HUMORAL (ANTIBODY-MEDIATED) IMMUNE SYSTEM

• Control of freely circulating pathogens.
• A B cell binds to the antigen for which it is specific.
• A T-dependent B cell requires cooperation with a Tч cell. B cell proliferates and some progeny become plasma cells or memory cells.
• The B cell, often with stimulation from a helper T cell, differentiates into a plasma cell.
• Cytokines transform B cells into antibody-providing plasma cells.
• Plasma cells proliferate and produce antibodies against the antigen.
• Memory cell
• Some T and B cells differentiate into memory cells that respond rapidly to any secondary encounter with an antigen

CELLULAR (CELL-MEDIATED) IMMUNE SYSTEM

• Control of intracellular pathogens
• Exposure to antigen.
• Intracellular antigens expressed on the surface of a cell infected by a virus, bacterium, or parasite. (Also may be expressed on surface of an APC.)
• A T cell binds to MHC-antigen complexes on the surface of the infected cell, activating the T cell (with its cytokine receptors).
• Activation of macrophage (enhanced phagocytic activity).
• Cytotoxic T lymphocyte
• CD8 T cell becomes cytotoxic T lymphocyte (CTL) able to induce apoptosis of target cell

Immunological Memory

• Antibody titer is the amount of Ab in serum.
• Primary response occurs after initial contact with Ag.
• Secondary (memory or anamnestic) response occurs after second exposure.

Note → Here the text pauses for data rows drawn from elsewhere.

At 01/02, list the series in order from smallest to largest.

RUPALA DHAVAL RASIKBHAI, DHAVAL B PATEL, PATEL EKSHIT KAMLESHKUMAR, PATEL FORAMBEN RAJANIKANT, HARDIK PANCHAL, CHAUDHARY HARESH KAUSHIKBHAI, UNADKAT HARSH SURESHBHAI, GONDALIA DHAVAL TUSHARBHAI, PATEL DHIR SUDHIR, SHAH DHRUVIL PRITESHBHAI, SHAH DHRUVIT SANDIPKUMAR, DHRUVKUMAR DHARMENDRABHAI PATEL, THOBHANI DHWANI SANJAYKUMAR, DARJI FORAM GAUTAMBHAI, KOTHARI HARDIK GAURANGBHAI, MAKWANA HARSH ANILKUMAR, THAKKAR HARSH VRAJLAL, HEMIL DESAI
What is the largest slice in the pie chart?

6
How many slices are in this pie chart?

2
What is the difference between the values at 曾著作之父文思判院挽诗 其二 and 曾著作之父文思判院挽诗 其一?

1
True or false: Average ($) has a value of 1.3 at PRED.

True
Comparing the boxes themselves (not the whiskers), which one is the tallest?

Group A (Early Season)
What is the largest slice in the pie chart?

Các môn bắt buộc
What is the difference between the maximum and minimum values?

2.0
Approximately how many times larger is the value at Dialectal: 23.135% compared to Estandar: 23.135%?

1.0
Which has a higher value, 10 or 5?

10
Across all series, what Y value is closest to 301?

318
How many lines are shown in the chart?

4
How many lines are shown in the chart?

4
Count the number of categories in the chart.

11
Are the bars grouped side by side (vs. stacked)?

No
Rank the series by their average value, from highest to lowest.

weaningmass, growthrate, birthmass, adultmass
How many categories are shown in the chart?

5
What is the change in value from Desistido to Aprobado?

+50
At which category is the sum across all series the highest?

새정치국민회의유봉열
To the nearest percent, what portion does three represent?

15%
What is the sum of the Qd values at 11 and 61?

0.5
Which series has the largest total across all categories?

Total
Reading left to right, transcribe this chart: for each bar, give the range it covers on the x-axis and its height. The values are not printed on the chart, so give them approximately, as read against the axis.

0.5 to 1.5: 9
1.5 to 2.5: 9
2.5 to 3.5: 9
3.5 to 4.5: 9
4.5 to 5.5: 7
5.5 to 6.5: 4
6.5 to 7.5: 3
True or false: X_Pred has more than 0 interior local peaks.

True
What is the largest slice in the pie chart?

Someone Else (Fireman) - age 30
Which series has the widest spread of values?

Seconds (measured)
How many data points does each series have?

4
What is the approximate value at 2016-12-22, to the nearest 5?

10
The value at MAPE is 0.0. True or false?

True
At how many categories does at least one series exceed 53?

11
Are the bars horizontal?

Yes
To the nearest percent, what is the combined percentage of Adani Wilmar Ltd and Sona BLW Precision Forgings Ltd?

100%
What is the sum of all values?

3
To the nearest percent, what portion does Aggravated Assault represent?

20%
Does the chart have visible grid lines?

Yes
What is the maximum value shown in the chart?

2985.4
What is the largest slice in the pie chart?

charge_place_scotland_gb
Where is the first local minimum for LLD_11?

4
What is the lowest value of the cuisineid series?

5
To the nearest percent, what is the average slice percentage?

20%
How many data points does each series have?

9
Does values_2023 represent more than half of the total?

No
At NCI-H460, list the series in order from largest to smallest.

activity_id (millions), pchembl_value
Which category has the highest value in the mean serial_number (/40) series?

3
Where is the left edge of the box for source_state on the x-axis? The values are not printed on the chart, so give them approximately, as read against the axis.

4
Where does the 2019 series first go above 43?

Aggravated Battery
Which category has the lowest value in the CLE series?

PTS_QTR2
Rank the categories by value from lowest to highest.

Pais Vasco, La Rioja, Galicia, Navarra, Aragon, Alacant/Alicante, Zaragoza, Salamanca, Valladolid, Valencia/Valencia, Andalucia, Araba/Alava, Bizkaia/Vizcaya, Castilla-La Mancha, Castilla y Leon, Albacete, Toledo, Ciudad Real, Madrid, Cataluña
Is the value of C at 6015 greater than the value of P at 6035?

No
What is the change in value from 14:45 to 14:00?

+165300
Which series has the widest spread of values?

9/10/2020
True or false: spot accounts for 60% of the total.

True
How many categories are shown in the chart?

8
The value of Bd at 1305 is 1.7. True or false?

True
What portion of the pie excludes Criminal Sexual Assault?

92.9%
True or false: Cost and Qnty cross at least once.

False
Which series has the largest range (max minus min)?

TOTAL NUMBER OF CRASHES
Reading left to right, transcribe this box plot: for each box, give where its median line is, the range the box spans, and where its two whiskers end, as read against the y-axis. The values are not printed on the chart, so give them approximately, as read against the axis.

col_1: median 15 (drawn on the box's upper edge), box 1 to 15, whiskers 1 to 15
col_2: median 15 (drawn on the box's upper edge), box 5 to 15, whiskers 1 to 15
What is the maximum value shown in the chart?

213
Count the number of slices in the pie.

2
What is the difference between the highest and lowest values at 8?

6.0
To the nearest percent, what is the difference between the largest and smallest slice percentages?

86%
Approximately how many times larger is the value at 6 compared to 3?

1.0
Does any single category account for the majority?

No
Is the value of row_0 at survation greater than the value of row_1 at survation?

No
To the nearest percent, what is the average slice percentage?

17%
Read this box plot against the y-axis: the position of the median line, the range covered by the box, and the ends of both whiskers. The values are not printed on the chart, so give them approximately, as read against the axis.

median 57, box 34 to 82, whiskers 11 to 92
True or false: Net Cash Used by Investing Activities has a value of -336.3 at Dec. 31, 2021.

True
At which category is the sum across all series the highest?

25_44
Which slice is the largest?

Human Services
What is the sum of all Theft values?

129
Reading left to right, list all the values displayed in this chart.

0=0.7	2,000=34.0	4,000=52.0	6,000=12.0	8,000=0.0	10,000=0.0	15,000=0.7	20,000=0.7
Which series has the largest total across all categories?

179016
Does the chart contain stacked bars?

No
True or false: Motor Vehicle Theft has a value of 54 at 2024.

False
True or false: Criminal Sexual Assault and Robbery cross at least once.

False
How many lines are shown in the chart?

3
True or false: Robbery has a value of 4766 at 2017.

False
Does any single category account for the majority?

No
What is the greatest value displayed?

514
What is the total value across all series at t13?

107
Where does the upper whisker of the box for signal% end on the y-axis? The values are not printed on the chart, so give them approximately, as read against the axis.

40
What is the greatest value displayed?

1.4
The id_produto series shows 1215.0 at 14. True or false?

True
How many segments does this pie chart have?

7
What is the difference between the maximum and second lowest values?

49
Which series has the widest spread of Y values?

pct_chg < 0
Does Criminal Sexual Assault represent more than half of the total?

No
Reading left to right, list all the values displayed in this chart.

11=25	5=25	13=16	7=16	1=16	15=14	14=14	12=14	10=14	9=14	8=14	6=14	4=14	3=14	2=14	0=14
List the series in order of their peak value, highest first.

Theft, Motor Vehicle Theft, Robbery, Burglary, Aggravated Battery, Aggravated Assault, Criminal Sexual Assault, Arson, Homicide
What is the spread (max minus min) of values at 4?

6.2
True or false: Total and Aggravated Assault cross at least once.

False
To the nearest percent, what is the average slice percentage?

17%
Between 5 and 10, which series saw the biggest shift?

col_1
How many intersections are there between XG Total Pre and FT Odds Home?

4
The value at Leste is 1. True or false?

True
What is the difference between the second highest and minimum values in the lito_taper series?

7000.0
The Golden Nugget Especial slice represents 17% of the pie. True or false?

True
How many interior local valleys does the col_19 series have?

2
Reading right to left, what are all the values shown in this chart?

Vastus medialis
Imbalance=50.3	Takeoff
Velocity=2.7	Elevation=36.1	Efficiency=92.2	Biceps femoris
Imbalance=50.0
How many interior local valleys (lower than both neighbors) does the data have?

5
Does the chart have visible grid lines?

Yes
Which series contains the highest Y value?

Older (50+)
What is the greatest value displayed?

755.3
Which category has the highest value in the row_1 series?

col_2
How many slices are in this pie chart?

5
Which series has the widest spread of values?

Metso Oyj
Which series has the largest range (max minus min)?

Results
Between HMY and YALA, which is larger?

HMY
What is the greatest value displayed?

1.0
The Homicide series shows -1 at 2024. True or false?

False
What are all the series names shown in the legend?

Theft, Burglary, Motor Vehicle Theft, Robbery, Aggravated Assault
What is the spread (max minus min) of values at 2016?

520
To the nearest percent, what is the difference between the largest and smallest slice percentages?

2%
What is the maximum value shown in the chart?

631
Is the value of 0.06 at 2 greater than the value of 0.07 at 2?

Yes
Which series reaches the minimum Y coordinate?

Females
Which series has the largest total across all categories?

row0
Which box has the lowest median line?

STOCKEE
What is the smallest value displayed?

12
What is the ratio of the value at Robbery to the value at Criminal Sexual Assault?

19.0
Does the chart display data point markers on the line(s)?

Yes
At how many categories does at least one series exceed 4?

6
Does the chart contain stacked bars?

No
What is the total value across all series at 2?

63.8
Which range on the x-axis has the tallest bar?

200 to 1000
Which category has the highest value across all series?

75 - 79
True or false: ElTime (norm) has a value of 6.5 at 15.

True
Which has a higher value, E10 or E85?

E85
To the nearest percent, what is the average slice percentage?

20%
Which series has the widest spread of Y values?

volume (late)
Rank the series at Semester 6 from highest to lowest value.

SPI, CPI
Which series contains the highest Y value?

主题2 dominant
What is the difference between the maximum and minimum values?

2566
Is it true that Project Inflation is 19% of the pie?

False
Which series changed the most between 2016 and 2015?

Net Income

Types of Adaptive Immunity

• Naturally acquired active immunity (Resulting from infection).
• Naturally acquired passive immunity (Transplacental or via colostrum).
• Artificially acquired active immunity (Injection of Ag - vaccination).
• Artificially acquired passive immunity (Injection of Ab).

Terminology of Adaptive Immunity

• Serology: The study of reactions between antibodies and antigens.
• Antiserum: The generic term for serum because it contains Ab.
• Globulins: Serum proteins.
• Immunoglobulins: Antibodies.
• Gamma (g) globulin: Serum fraction containing Ab.